Angela Merkel : le mauvais génie de l'Allemagne ?

Le New Yorker publie une bio-pavé d’Angela Merkel
Contrairement à ce que l’on dit, elle n’est pas née à l’Est. Son père, un pasteur ambitieux, est passé d’Ouest en Est quelques-temps après sa naissance. Ce qui a permis à sa famille d’appartenir à l’aristocratie communiste.

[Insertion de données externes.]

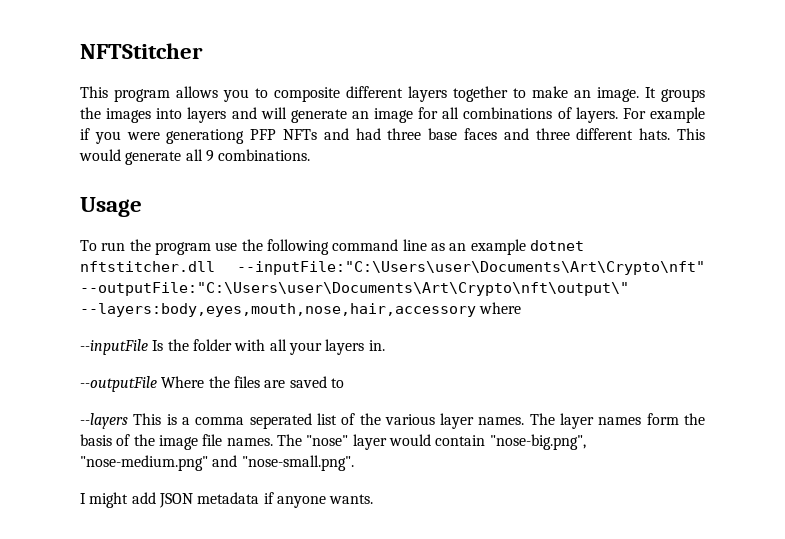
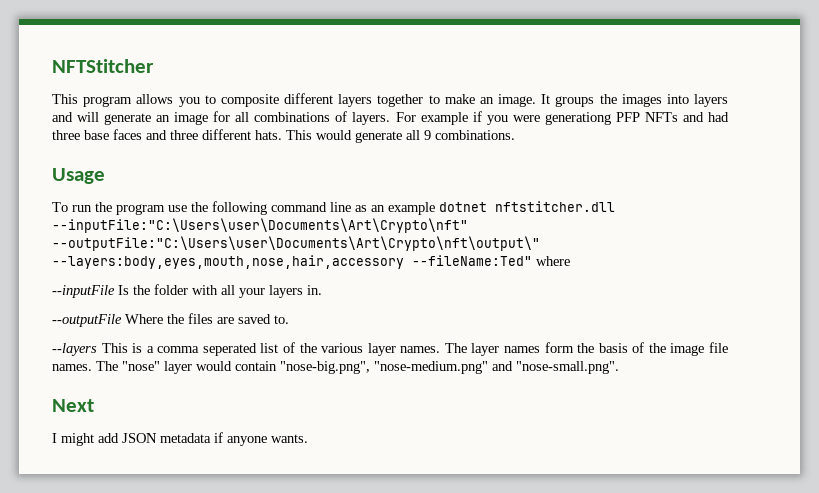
(476, 310) none -> [412,255,532,266] --fileName:Ted"
[330,378,344,388] to -> [274,315,289,324] to.
(354, 463) none -> [52,399,94,412] // Next

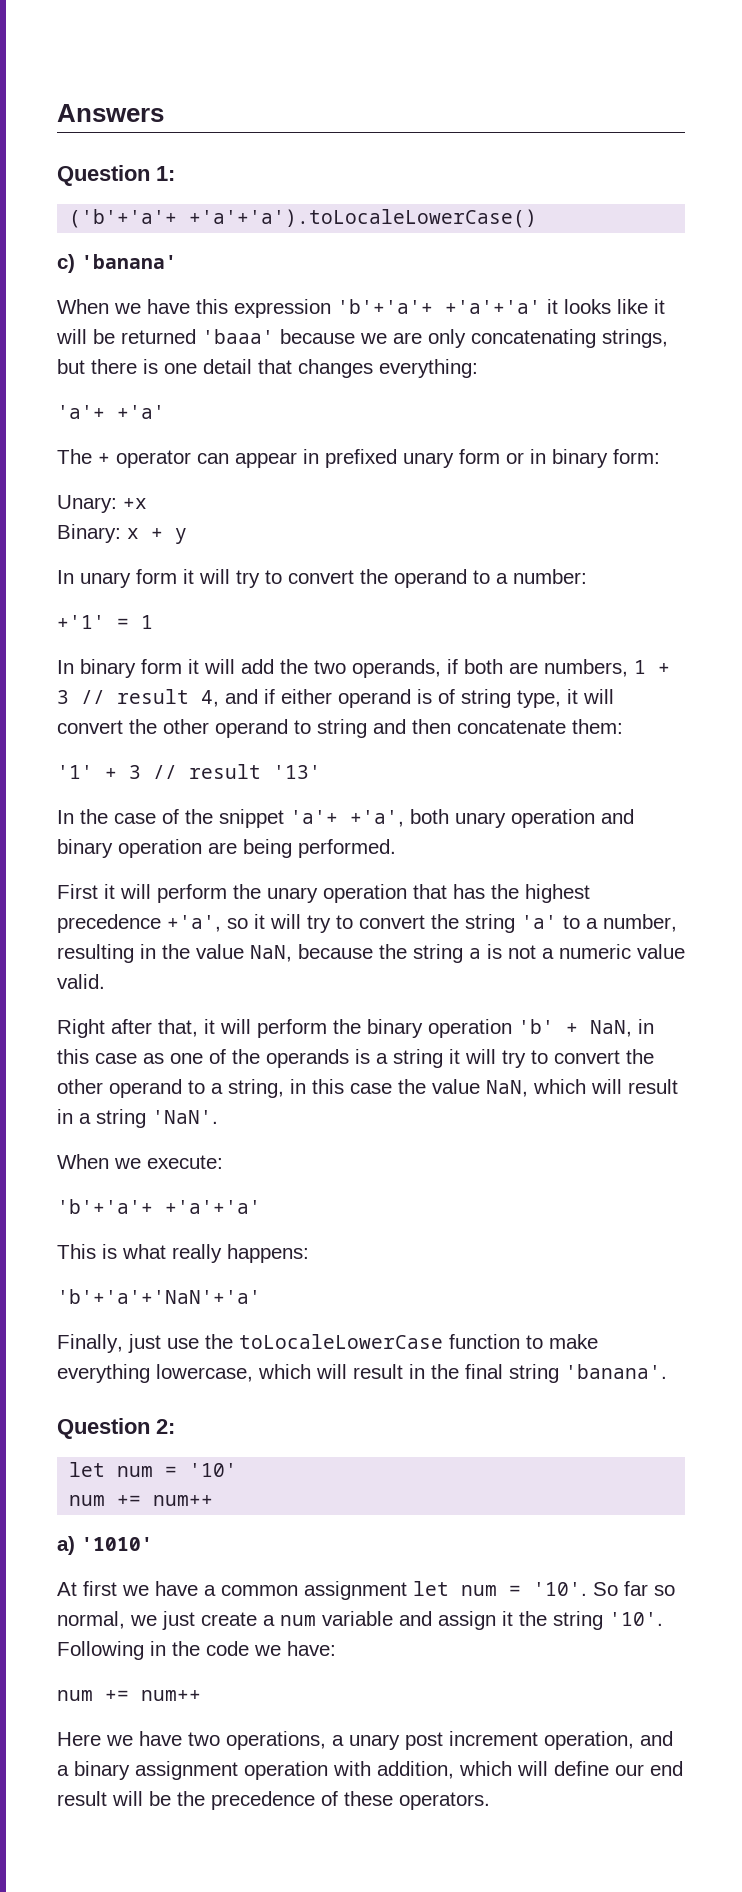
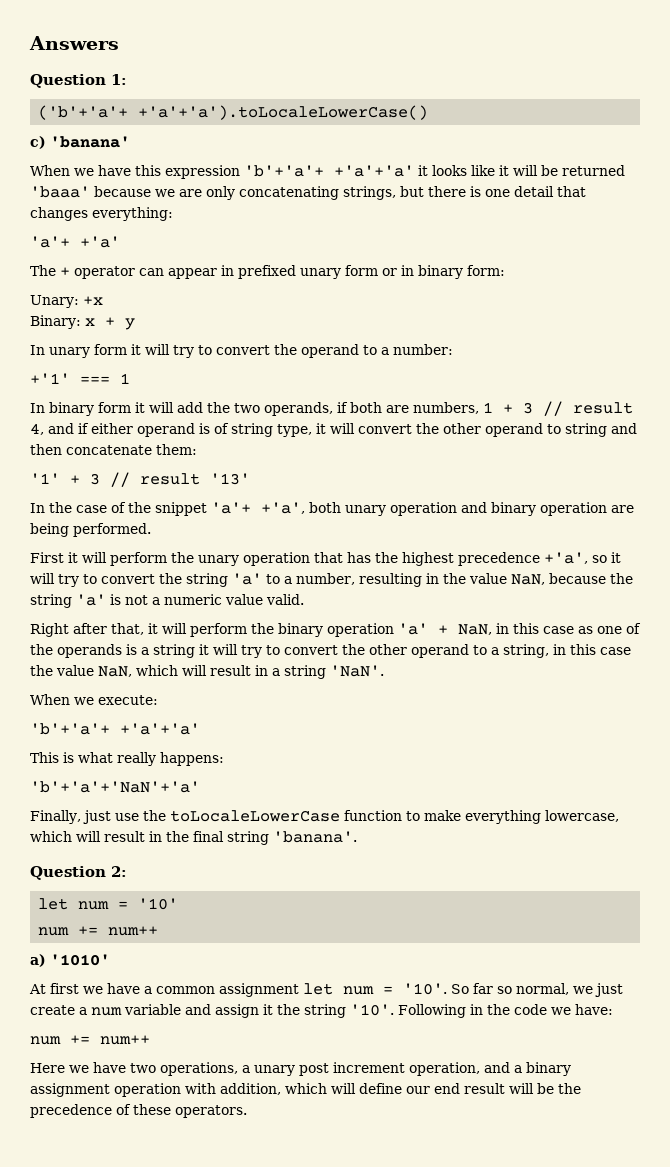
[117,618,129,629] = -> [80,376,110,384] ===
[469,948,481,959] a -> [76,594,106,606] 'a'
[518,1019,554,1034] 'b' -> [398,623,428,635] 'a'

Angela, pour sa part, a été la meilleure élève de sa classe, et même de sa nation. 
Elle doit son succès, outre sa double qualité d’être une femme de l’est, à son physique ingrat. N’attirant pas les garçons, elle a cherché à avoir le dernier mot par d’autres arguments. Et c’est ainsi qu’elle a liquidé, les uns après les autres, les machos qui dominaient la politique allemande. 
Pour le reste, en dehors d’un vague intérêt pour la liberté, elle semble surtout se méfier des grands idéaux. « Cultivons notre jardin » pourrait-elle dire. Elle a vidé la politique de sa substance. Et cela plaît à l’Allemand. Il peut retourner à ses vieux démons. Le confort d’un monde où l’on ne pense pas. Voilà pourquoi il se sent de plus en plus d’affinités avec les Russes. De moins en moins avec les Américains.